The first step is to split our data into training, validation, and test sets. 

## Naive Bayes

[Naive Bayes classifers](http://scikit-learn.org/stable/modules/naive_bayes.html) classify observations by making the assumption that features are all independent of one another. Do the following:

1. Initialize a Naive Bayes classifier method with "MultinomialNB()"
2. Fit the model on your training data
3. Predict on the validation data and store the predictions
4. Use "np.mean" to calculate how correct the classier was on average
5. Calcualte the confusion matrix using "confusion_matrix," providing the true values first and the predicted values second.

Let's plot the confusion matrix! Use the following code from the ["seaborn"](https://seaborn.pydata.org/generated/seaborn.heatmap.html) package to make a heatmap out of the matrix.

In [None]:
# Transform confusion matrix into a dataframe
nb_df_cm = pd.DataFrame(nb_cf_matrix, range(5),
                  range(5))

# Rename the column and row indices
nb_df_cm = nb_df_cm.rename(index=str, columns={0: "python", 1: "xml", 2: "java", 3: "json", 4: "android"})
nb_df_cm.index = ['python', 'xml', 'java', 'json', 'android']

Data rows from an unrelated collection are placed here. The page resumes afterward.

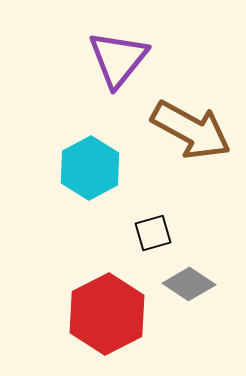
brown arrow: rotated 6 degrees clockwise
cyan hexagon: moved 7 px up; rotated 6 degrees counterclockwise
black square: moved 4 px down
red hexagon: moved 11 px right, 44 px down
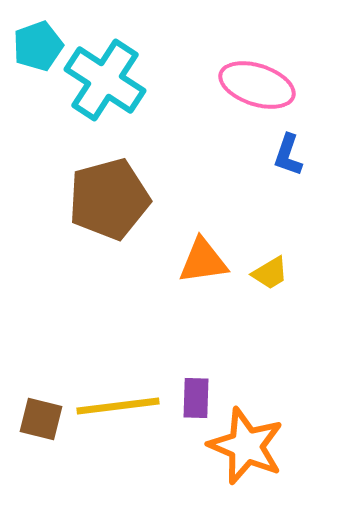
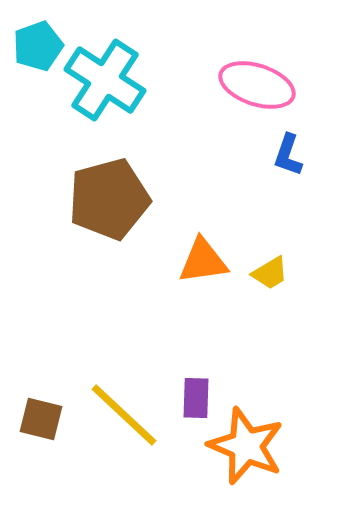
yellow line: moved 6 px right, 9 px down; rotated 50 degrees clockwise
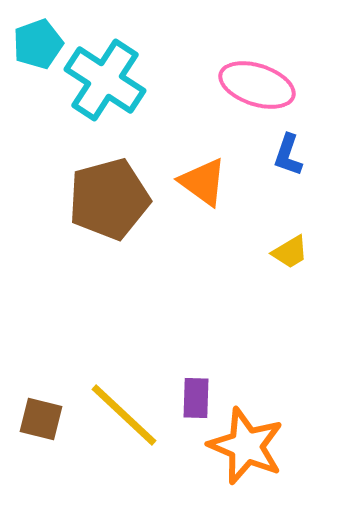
cyan pentagon: moved 2 px up
orange triangle: moved 79 px up; rotated 44 degrees clockwise
yellow trapezoid: moved 20 px right, 21 px up
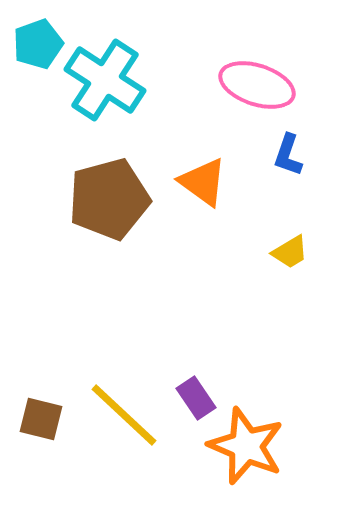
purple rectangle: rotated 36 degrees counterclockwise
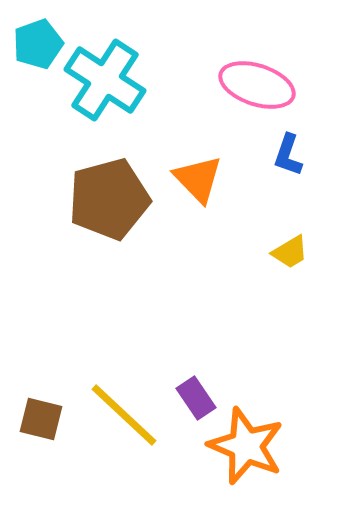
orange triangle: moved 5 px left, 3 px up; rotated 10 degrees clockwise
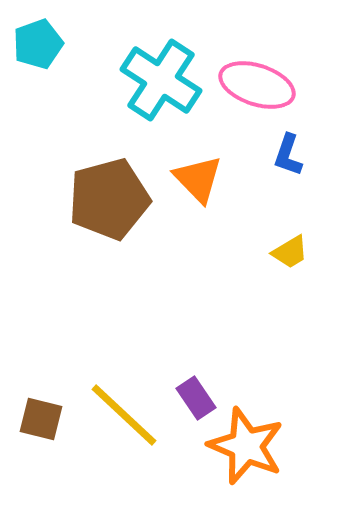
cyan cross: moved 56 px right
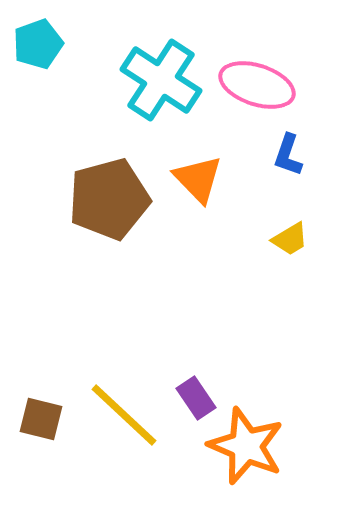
yellow trapezoid: moved 13 px up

# Plot the confusion matrix
plt.figure(figsize = (10,7))
sn.set(font_scale=1.4)#for label size
sn.heatmap(nb_df_cm, 
           annot=True,
           annot_kws={"size": 16})

plt.title("Naive Bayes Confusion Matrix")
plt.xlabel("Predicted Label")
plt.ylabel("True Label")
plt.show()

#### Question 3: Do you notice any patterns? Are there any patterns in misclassification that are worrisome?

## Multinomial Logistic Regression

Next, let's try [multinomial logistic regression](http://scikit-learn.org/stable/modules/generated/sklearn.linear_model.LogisticRegression.html)! Follow the same steps as with Naive Bayes, and plot the confusion matrix.

## SVM

Now do the same for a [Support Vector Machine](http://scikit-learn.org/stable/modules/generated/sklearn.svm.SVC.html).

#### Question 4: How did each of the classifiers do? Which one would you prefer the most?

## Test Final Classifier

Choose your best classifier and use it to predict on the test set. Report the mean accuracy and confusion matrix.